Task brief —
Pull every line from the rows below that contains the string "Bombus", copying each one in full. Matching is case-sensitive.
- - - - - - -
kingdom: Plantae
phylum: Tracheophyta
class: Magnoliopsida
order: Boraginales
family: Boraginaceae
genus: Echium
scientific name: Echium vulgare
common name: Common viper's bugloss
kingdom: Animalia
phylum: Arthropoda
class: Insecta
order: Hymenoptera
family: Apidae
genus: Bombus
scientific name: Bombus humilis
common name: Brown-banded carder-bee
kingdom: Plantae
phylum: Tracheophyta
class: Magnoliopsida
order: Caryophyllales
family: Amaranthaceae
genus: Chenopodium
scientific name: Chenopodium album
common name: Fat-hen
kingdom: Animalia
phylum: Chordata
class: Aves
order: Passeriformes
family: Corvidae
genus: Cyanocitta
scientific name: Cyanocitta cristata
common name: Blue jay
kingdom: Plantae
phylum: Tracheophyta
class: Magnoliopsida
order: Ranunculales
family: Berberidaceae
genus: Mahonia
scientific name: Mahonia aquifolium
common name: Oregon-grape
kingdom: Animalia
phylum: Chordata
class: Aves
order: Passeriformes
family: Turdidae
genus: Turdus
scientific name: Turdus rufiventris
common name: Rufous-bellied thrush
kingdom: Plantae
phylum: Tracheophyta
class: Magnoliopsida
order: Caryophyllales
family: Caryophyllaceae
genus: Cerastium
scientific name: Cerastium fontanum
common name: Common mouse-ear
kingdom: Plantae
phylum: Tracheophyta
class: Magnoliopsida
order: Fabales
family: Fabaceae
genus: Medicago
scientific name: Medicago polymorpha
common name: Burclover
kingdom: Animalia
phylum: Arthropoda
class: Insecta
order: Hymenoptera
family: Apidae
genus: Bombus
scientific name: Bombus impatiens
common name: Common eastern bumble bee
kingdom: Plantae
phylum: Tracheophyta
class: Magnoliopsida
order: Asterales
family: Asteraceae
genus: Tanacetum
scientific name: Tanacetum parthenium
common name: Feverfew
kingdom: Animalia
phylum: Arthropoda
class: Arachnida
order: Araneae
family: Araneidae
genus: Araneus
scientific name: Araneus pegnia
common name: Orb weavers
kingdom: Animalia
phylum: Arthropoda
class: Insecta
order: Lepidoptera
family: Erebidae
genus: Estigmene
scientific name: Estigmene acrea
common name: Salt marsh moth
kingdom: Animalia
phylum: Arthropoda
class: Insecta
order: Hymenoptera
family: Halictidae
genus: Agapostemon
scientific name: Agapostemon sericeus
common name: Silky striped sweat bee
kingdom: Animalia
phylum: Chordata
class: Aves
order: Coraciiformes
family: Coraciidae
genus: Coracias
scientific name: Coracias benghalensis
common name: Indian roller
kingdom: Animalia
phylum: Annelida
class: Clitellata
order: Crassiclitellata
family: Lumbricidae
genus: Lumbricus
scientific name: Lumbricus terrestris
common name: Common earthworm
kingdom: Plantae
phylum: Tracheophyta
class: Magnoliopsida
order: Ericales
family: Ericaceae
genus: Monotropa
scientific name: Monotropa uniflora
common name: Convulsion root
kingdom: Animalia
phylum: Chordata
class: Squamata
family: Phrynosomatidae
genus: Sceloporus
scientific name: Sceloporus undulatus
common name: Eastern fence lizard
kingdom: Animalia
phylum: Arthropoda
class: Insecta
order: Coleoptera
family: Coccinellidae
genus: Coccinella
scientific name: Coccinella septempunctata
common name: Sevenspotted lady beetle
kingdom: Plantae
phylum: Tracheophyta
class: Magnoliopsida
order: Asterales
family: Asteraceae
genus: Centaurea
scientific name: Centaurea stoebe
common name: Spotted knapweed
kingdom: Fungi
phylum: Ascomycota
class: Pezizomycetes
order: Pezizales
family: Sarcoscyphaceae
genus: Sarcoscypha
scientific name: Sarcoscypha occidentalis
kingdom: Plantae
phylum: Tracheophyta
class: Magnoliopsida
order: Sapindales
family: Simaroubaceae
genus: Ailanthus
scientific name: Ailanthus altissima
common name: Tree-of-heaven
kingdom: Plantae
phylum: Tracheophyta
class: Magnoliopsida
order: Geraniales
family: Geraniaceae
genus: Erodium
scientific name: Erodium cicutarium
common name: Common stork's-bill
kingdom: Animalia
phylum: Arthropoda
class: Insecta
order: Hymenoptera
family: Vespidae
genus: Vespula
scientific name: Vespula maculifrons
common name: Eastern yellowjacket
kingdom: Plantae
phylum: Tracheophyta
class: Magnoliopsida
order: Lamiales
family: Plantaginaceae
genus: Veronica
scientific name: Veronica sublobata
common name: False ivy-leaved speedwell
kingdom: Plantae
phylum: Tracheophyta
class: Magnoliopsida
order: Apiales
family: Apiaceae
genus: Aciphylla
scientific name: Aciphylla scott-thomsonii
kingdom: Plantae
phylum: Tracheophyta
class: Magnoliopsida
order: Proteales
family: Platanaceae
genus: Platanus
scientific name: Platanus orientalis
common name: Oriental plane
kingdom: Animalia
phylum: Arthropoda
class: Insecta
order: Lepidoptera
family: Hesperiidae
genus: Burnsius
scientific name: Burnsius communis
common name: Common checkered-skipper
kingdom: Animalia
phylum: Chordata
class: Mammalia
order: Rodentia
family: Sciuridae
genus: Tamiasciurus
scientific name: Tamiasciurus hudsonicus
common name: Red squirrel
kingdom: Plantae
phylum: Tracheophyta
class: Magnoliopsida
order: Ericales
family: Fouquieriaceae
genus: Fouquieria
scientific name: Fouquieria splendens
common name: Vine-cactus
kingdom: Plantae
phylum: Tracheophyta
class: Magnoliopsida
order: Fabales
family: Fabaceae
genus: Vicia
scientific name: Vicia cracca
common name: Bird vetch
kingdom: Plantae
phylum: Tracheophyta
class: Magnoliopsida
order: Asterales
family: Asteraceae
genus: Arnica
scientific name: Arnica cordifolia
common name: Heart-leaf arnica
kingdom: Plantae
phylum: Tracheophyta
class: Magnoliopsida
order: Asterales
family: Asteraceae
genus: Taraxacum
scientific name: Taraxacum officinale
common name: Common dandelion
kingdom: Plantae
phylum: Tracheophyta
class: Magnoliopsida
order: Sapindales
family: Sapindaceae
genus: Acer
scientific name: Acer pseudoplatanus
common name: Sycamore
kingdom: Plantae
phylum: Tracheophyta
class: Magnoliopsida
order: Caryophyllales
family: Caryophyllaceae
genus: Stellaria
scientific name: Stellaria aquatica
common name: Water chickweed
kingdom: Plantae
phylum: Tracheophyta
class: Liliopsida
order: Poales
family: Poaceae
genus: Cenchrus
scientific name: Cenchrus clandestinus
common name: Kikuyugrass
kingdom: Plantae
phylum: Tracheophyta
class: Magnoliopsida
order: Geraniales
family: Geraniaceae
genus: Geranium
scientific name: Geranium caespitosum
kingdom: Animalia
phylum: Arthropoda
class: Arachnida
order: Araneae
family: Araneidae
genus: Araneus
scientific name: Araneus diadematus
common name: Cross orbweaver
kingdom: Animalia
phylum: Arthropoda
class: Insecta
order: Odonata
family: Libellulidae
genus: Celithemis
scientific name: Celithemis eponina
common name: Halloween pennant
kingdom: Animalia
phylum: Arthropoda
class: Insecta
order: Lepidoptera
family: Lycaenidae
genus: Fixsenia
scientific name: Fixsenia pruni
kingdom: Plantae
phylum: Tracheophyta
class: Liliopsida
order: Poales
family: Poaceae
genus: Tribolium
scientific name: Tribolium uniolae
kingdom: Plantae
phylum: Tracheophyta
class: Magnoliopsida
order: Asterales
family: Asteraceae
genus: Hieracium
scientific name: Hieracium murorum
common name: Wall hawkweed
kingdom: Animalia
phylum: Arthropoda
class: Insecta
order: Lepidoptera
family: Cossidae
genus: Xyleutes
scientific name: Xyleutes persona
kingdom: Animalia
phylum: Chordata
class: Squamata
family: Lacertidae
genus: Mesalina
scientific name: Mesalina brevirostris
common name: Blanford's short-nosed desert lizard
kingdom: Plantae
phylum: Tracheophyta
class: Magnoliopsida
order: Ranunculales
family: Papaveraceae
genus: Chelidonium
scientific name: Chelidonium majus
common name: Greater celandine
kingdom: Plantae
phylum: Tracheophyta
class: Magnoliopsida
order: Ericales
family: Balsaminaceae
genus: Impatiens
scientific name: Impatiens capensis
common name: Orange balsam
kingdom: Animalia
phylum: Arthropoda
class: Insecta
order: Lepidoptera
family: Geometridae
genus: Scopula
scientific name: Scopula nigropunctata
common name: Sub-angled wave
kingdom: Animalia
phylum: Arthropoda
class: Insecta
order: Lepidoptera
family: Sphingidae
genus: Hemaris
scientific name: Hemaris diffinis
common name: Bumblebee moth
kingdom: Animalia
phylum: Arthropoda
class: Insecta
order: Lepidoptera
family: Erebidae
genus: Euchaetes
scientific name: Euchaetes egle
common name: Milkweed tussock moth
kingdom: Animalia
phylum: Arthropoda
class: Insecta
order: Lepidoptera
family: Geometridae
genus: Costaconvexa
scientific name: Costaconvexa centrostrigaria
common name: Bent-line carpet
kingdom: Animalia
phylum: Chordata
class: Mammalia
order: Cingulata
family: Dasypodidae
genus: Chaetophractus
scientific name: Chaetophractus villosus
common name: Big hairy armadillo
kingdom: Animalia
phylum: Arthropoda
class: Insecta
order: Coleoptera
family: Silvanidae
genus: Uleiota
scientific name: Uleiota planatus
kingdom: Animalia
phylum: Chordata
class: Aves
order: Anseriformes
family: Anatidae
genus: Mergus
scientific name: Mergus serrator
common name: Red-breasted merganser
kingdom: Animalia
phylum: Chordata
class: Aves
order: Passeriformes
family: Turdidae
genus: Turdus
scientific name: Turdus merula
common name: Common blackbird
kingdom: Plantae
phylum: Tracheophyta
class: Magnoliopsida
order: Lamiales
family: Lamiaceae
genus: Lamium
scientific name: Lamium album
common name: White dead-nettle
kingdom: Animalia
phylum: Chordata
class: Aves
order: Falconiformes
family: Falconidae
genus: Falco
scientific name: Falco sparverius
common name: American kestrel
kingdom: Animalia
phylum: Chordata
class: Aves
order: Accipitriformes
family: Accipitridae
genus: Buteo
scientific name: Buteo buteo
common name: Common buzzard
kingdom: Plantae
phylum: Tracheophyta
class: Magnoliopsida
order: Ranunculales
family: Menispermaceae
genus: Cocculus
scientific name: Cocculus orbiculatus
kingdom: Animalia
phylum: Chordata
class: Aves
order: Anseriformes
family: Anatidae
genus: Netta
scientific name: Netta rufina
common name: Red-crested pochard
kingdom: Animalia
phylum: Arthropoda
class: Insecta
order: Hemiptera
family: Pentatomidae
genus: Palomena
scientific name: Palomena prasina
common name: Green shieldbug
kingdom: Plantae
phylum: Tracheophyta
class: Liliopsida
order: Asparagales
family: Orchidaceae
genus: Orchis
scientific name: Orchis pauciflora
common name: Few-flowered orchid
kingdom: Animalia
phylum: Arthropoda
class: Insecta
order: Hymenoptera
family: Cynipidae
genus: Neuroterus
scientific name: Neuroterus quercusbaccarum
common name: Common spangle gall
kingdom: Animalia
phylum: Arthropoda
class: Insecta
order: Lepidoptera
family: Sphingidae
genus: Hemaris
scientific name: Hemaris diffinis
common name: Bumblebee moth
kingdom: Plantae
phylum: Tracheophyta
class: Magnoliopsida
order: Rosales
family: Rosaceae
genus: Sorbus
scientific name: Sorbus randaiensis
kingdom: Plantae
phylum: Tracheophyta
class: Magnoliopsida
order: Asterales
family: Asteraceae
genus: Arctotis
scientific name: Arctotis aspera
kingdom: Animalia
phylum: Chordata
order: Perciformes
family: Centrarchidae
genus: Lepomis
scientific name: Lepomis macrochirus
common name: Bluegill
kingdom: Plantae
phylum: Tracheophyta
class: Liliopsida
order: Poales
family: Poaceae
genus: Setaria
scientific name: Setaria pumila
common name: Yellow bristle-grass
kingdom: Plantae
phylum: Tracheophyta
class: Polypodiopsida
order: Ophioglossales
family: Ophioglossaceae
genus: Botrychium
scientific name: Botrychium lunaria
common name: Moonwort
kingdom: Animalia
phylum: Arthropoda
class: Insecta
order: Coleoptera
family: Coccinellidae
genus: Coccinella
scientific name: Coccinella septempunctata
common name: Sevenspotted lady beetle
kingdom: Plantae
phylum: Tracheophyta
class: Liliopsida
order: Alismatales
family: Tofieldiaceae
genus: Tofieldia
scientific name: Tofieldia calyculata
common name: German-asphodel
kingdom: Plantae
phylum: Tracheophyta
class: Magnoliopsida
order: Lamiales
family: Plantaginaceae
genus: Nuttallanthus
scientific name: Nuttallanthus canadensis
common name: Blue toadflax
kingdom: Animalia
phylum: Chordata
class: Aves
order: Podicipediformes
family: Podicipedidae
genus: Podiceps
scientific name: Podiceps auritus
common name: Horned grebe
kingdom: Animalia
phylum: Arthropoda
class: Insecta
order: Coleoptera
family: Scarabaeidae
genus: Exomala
- - - - - - -
Answer for this exercise —
genus: Bombus
scientific name: Bombus humilis
genus: Bombus
scientific name: Bombus impatiens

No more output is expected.